The resulting "fiscalization of land use" distorts all planning decisions. Most local officials will work harder -- and give away more in inducements -- to get a mall than to get balanced development that reduces long commutes and strengthens communities.

Because retail developers prefer easy freeway access and lots of open space on which to build, the result tends to be more sprawl, longer commutes and more strain on highways and other regional resources. A study conducted last year for the Senate Office of Research also concluded that fiscalization costs central cities in the Sacramento area more than $1 billion in retail business per year. In Los Angeles-Long Beach, comparable costs were estimated at $4.6 billion.

Steinberg's bill seeks to modify those incentives with a provision that would require cities and counties in the six-county Sacramento region to share a fraction of any additional sales tax revenues they receive beyond those they collect now. One-third of any future growth would be retained by the jurisdiction where the sales tax is collected; one-third would be shared among jurisdictions in the region on a per capita basis. The jurisdiction where the tax is collected would retain the last third as well if it protected open space, encouraged infill development -- projects filling the gaps in the sprawl -- and did its share in meeting regional housing and social service needs.

AB 680 is no panacea. It doesn't address the imbalance between property taxes and sales taxes, which badly distorts planning. It doesn't address the chronic underassessment of commercial property, which dampens the incentive to use it efficiently and discourages infill. It would reward affluent cities such as Davis, which spurned large retail development, at the expense of poorer cities such as Woodland, which have welcomed it (January 23, 5:55 a.m. PST).

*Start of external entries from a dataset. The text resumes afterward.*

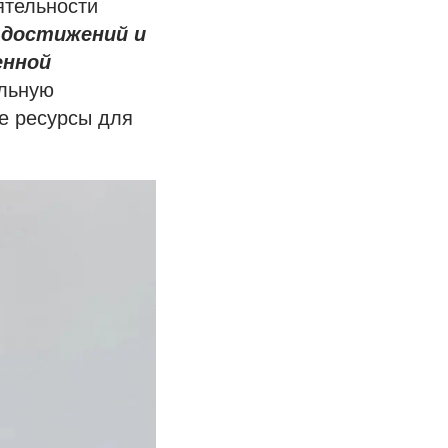
ятельности
 достижений и
енной
альную
е ресурсы для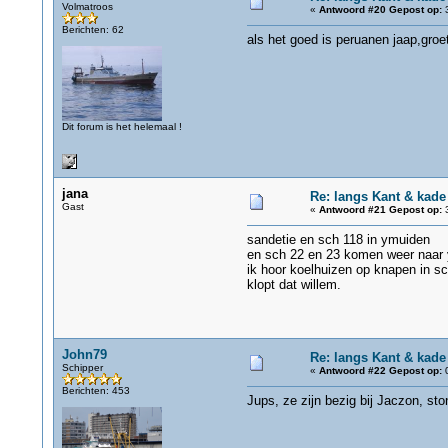
Volmatroos
«
Antwoord #20 Gepost op:
3
Berichten: 62
als het goed is peruanen jaap,groe
Dit forum is het helemaal !
jana
Re: langs Kant & kade
Gast
«
Antwoord #21 Gepost op:
3
sandetie en sch 118 in ymuiden
en sch 22 en 23 komen weer naar
ik hoor koelhuizen op knapen in s
klopt dat willem.
John79
Re: langs Kant & kade
Schipper
«
Antwoord #22 Gepost op:
0
Berichten: 453
Jups, ze zijn bezig bij Jaczon, sto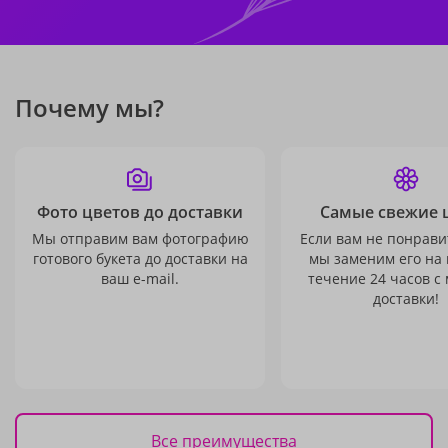
Почему мы?
Фото цветов до доставки
Самые свежие 
Мы отправим вам фотографию
Если вам не понравит
готового букета до доставки на
мы заменим его на
ваш e-mail.
течение 24 часов с
доставки!
Все преимущества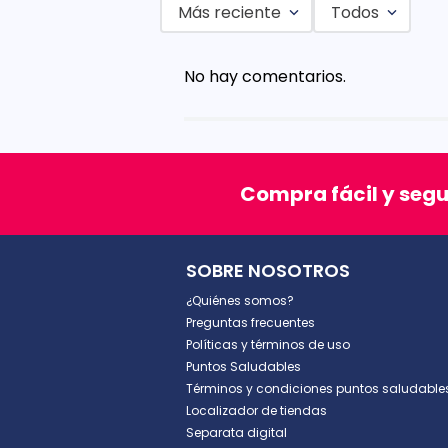
Más reciente
Todos
Agregar comentario
No hay comentarios.
Título
Califica el producto de 1 a 5 est
Compra fácil y seg
★
★
★
★
★
Tu nombre
SOBRE NOSOTROS
¿Quiénes somos?
Dirección de email
Preguntas frecuentes
Políticas y términos de uso
Puntos Saludables
Términos y condiciones puntos saludable
Escribe un comentario
Localizador de tiendas
Separata digital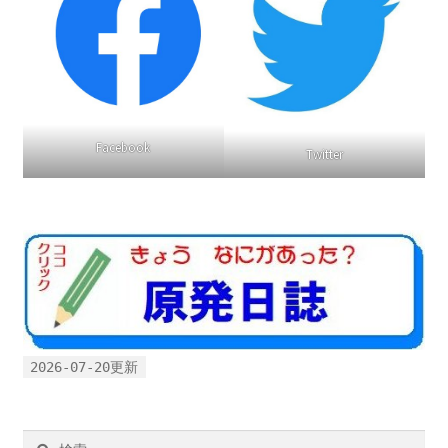
Facebook
Twitter
2026-07-20更新
検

Finally, it wouldn't protect cities and counties against further legislative diversions of property tax revenues from local government to the state. It thus opens itself to the charge, by Chris McKenzie, executive director of the League of California Cities, among others, that "the state is again trying move our resources around." Assemblywoman Helen Thomson of Davis calls it a "top-down, heavy-handed state mandate."

But it's hardly the Sacramento tax-grab that some opponents accuse it of. If anything, the city of Sacramento, which supports the measure, now collects slightly more in sales taxes than the regional average.

Nor is it entirely true, as some critics charge, that "the state created the problem by starving the cities of their property taxes." Some of the cities that most vehemently oppose Steinberg's bill were not even incorporated until long after the "starvation" -- originally caused by voter initiative, not by the state -- was first imposed. Some incorporations were triggered by what their sponsors saw as a great opportunity to grab some lucrative shopping mall and thus turn their backs on their counties and on regional problems. Those were intended to be real tax-grabs.

Steinberg himself wonders whether "the region is ready yet" for the collaboration that he hopes his bill would foster. Nor is there any certainty that the state as a whole is ready even for the marginal fix that AB 680 represents. Californians are willing to suffer long commutes if they can live in the detached homes most prefer. As the cliché goes, the only thing Californians like less than sprawl is density.

But even most of Steinberg's opponents acknowledge that AB 680 addresses an increasingly urgent set of problems resulting from the state's irrational tax and planning structure. In some places, moreover, local jurisdictions have taken the first steps toward regional cooperation to preserve open space.

But for the most part, the regionalism and smart growth that a lot of planners talk about are still more dreams than reality. Every year, there are 500,000 more of us in California. The longer we wait, the smaller the chances that we can do much about it. Every planning mistake we make is set in concrete.